Plugin: llm.inference¶
The llm.inference plugin benchmarks LLM serving systems. Phase 1 ships with vLLM on Linux H100; SGLang, TensorRT-LLM, llama.cpp, and MLX are deferred to Phase 2.
pip install inferencebench inferencebench-llm
bench run llm.inference --model meta-llama/Llama-4-Maverick --engine vllm --quant fp8
What it measures¶
The plugin drives prompts through a serving endpoint and measures:
- Time-to-first-token (TTFT). Latency from request submission to first decoded token, in ms. Reported as
p50andp99. - Time-per-output-token (TPOT). Latency between successive decoded tokens, in ms. Reported as
p50andp99. - Throughput. Tokens produced per second across all concurrent requests.
- Goodput at SLO. Tokens-per-second the system can sustain while still satisfying the SLO template.

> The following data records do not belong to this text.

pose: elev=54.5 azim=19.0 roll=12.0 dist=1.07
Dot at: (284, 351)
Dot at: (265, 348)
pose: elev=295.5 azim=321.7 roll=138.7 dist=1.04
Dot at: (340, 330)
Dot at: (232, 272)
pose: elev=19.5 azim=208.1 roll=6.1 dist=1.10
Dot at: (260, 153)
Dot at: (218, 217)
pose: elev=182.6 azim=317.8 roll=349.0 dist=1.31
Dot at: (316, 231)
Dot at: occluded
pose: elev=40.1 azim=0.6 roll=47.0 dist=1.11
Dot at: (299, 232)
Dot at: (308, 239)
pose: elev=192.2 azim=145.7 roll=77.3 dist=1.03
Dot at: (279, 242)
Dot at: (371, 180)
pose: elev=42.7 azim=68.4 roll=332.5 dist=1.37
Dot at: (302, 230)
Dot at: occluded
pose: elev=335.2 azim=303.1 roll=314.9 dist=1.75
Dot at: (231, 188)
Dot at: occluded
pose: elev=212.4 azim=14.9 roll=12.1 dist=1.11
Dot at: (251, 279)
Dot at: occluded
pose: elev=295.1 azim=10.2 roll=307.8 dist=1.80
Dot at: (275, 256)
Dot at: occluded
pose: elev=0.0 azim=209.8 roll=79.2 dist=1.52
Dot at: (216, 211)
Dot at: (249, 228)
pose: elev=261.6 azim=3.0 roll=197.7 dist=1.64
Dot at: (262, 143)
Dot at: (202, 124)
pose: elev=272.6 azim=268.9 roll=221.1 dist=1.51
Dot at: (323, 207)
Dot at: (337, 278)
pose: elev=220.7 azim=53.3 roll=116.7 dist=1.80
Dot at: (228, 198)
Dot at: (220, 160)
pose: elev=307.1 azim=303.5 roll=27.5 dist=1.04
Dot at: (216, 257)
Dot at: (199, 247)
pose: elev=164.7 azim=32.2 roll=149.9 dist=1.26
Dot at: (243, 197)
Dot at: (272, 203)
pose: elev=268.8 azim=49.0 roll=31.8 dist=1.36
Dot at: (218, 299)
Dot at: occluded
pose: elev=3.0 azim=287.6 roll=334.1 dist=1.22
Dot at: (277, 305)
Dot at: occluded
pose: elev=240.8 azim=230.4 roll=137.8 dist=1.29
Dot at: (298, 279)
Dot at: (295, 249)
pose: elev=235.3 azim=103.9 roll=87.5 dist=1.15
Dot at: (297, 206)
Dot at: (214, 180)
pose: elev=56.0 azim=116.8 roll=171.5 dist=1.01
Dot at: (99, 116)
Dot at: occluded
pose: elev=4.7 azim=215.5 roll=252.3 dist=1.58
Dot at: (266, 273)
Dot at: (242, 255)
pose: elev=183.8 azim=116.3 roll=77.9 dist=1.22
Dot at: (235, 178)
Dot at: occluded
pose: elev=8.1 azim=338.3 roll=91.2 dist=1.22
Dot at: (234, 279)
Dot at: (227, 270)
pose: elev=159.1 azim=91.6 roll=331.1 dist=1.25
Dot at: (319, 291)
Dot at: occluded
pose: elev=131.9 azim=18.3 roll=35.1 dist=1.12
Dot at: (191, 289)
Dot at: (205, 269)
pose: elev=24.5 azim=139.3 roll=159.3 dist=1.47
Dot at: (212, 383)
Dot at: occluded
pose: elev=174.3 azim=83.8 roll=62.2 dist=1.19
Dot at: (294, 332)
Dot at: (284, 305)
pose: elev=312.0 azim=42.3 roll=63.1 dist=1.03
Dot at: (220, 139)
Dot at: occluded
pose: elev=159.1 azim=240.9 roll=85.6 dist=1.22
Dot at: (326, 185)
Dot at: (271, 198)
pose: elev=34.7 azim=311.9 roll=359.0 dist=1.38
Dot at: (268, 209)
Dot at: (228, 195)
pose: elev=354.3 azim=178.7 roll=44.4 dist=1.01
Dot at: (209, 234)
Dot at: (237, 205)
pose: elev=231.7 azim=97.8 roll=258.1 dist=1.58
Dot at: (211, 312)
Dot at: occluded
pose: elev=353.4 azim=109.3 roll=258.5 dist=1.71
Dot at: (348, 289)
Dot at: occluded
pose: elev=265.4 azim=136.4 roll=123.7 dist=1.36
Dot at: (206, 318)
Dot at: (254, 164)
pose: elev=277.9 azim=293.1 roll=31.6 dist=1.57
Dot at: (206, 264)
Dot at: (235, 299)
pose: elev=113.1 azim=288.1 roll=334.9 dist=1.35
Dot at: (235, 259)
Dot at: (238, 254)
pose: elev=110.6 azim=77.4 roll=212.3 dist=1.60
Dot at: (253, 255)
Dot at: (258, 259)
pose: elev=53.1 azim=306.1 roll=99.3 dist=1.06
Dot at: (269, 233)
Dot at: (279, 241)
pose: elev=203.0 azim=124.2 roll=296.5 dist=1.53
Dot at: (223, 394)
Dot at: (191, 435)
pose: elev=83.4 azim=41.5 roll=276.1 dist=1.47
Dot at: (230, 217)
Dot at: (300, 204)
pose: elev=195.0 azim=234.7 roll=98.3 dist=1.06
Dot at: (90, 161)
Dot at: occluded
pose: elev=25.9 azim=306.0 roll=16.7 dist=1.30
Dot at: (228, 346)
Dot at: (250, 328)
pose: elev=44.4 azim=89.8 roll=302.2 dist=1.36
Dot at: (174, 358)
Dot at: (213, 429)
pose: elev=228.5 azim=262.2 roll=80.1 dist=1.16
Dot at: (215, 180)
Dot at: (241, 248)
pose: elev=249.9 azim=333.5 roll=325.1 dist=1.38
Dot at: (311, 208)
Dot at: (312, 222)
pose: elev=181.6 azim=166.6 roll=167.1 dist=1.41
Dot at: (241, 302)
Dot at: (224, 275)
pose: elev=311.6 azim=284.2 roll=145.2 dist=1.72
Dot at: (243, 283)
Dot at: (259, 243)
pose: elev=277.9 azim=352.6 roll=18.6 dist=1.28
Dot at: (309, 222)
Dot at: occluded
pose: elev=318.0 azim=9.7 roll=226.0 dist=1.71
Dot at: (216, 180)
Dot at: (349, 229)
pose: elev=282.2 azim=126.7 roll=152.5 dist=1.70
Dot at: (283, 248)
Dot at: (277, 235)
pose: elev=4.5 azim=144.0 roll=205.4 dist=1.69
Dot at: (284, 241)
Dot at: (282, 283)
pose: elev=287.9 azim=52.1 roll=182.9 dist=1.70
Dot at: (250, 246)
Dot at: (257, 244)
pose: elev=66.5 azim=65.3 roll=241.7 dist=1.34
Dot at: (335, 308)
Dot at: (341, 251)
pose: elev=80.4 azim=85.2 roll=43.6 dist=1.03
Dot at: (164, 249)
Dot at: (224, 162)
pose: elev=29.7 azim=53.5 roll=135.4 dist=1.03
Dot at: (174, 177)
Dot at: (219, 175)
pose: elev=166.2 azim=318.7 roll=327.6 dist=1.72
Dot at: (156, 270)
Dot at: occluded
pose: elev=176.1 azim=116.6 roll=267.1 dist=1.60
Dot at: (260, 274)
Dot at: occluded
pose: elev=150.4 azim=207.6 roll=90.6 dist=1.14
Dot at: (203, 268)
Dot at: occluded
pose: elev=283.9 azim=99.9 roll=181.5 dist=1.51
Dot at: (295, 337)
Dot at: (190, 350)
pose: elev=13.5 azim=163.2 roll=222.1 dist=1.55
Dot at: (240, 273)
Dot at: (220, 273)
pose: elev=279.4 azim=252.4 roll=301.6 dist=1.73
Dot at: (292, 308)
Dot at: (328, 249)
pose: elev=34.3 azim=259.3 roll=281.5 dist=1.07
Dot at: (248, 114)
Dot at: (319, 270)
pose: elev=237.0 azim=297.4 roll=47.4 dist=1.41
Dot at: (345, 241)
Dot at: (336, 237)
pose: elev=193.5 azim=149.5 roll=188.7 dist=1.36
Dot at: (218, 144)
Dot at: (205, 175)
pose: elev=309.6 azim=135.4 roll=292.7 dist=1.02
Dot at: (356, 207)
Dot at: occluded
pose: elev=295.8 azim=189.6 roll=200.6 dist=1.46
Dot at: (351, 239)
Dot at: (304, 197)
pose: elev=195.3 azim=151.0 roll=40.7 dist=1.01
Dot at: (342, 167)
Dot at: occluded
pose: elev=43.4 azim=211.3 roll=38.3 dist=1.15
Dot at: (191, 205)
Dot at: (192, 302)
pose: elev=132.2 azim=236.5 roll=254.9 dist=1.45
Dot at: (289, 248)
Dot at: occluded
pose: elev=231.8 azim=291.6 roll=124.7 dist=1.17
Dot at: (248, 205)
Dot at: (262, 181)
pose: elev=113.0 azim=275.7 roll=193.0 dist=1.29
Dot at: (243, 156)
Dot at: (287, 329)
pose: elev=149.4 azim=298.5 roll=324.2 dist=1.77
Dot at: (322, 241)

- Power. Average wall power across the GPUs, in watts.
- Energy per token.
power_avg_w / throughput_tok_per_s, in joules per token. - Cost. USD per million tokens, computed against a published pricing snapshot when the provider is a hosted endpoint.
Datasets¶
Phase 1 ships:
| Dataset id | Description | Size |
|---|---|---|
sharegpt-v3 |
A canonical-ordered subset of ShareGPT V3 conversations | 10K turns |
Additional datasets land in Phase 2.
Engines¶
| Engine | Status |
|---|---|
vllm |
Phase 1 |
sglang |
Phase 2 |
trtllm |
Phase 2 |
llama.cpp |
Phase 2 |
mlx |
Phase 2 |
SLO templates¶
| Template | TTFT p99 | TPOT p99 |
|---|---|---|
llm.standard |
300 ms | 50 ms |
llm.realtime |
100 ms | 30 ms |
llm.batch |
n/a | 200 ms |
Example run¶
bench run llm.inference \
--model meta-llama/Llama-4-Maverick \
--engine vllm \
--hardware h100 \
--quant fp8 \
--concurrency 1,4,16,64 \
--duration 300 \
--slo-template llm.standard \
--seed 42
Expected output (truncated):
Run id: 01J7Q5C6...
Model: meta-llama/Llama-4-Maverick @ fp8 on H100-SXM5-80GB
Engine: vllm 0.7.2
Metrics:
ttft_p50_ms 142.0
ttft_p99_ms 280.3
tpot_p50_ms 18.5
throughput_tok_s 1842.1
goodput_at_slo 142.3 req/s
power_avg_w 612
joules_per_token 0.32
Methodology¶
Three warm-up runs are discarded. The convergence gate requires CoV < 5% across the last 30 requests before measurement begins. The driver is open-loop Poisson at the requested concurrency. Percentile reports include 95% bootstrap CIs (1000 resamples).
For cross-engine comparisons, three independent process launches with different seeds are required. The plugin enforces this when more than one engine is in the comparison.
Known limitations (Phase 1)¶
- vLLM only. SGLang/TensorRT-LLM/llama.cpp/MLX support is Phase 2.
- Linux x86_64 H100 only. Other hardware classes pass the driver but lack tuned engine configs.
- No vision-language models. Multi-modal prompts are Phase 2.
- The cost figure assumes the listed provider's published pricing snapshot; promotional pricing is not reflected.